Exercise CW 7: Re-factor (re-write) the function buildTree to use the functions buildTreeFromAlignment and align.

Wrapping Clustal W Data in Classes

Our current design, where we work on lists of sequences and tuples of data, is sub-optimal. In the true spirit of object orientation, we would prefer to collect related data in objects, and to provide the functions on the data as methods on these objects.

For this application, we can wrap our input list of sequences in an object on which we can calculate multiple alignments and trees.

Exercise CW 8: Write a class, ClustalAlignment, encapsulating a list of sequences, with methods align and buildTree with identical functionality of the old functions with the same names. Replace the old functions with this class.

The align method returns a tuple of information about the alignment.
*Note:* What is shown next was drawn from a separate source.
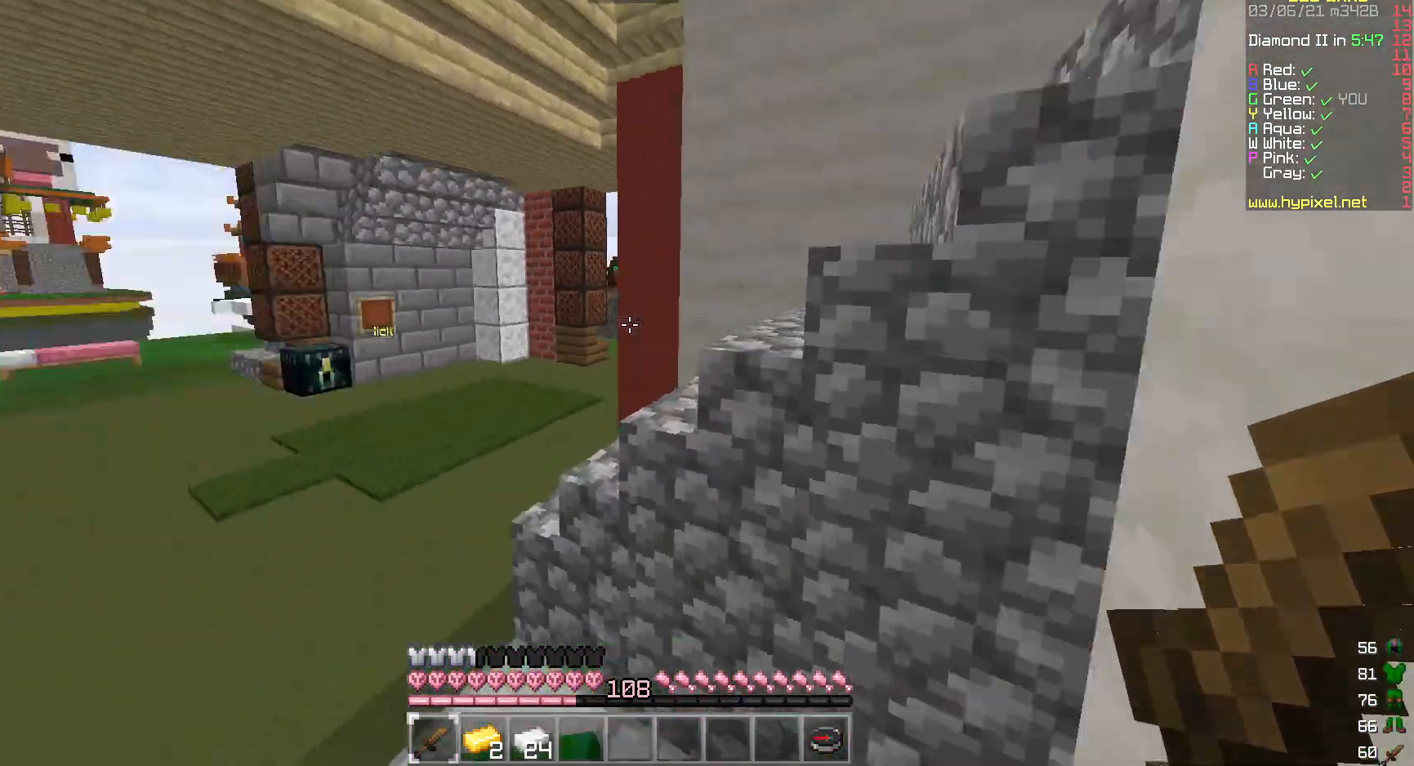
{"keys": ["d"], "mouse": [], "events": []}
A better solution would be to provide a method, getAlignment, that return the alignment alone, and provide other methods for getting the other information.
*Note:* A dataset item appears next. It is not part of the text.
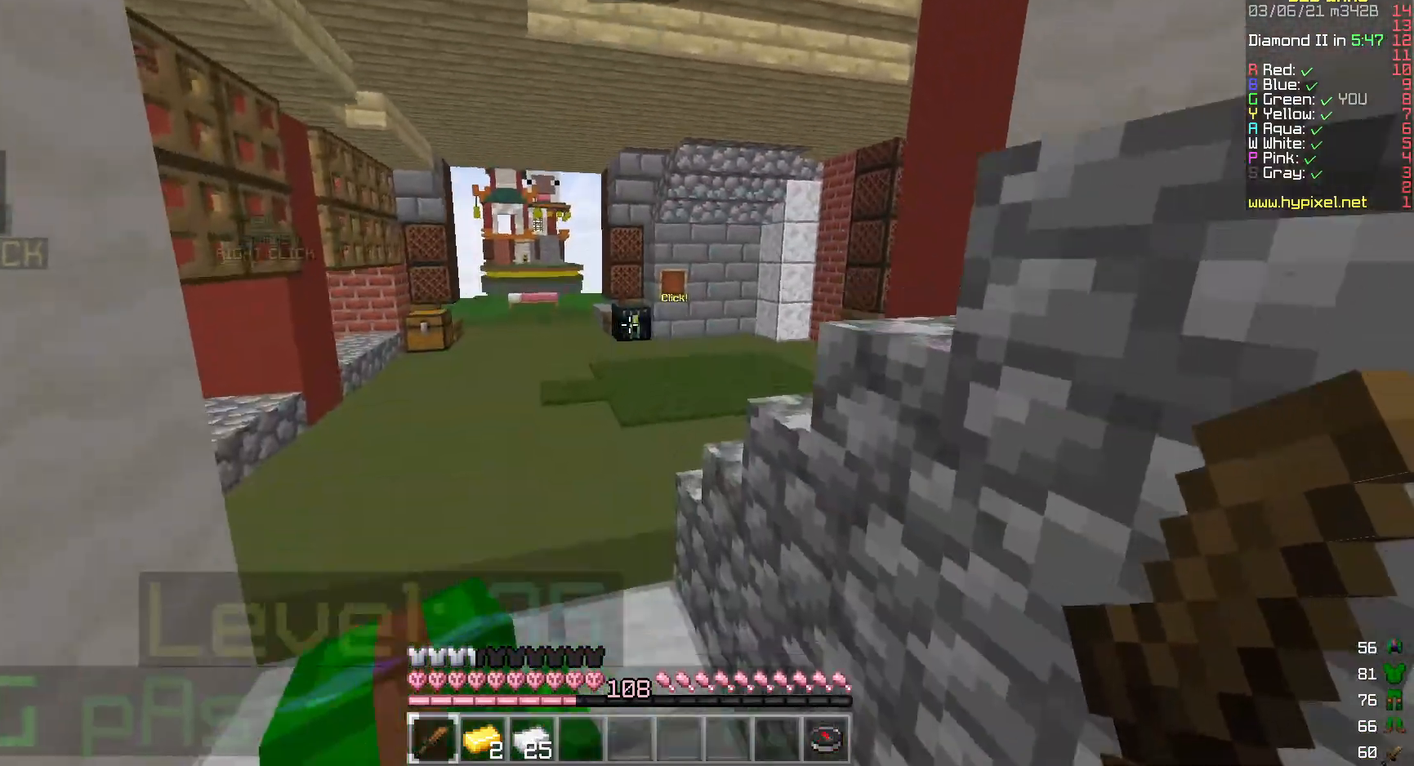
{"keys": ["a"], "mouse": [], "events": [[183, "a", "down"], [250, "d", "up"]]}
Since we do not want to re-align whenever we need different information about an existing alignment, we store the information in the object for the other accessors to get hold of.

Exercise CW 9: Re-factor ClustalAlignment such that align simply stores alignment information in the object, and such that accessors getAlignment, getAlignmentScore, and getGroupScores give access to the information. If any of the accessors are called before an alignment has been build, they should automatically call align with default parameters.

Exercise CW 10: Re-factor ClustalAlignment such that buildTree is split into two methods — similar to the split of align — where one method, buildTree builds the tree (calling align if necessary) and another method, getTree returns the tree. If getTree is called before buildTree has been called, it should automatically call buildTree.

Summary

We have written functions wrapping the ClustalW tool, providing multiple alignment and tree building functionality to our python scripts.

We can now collect these functions in a module, clustalw, for future use. Make sure to keep this module, and keep it well factored for future use.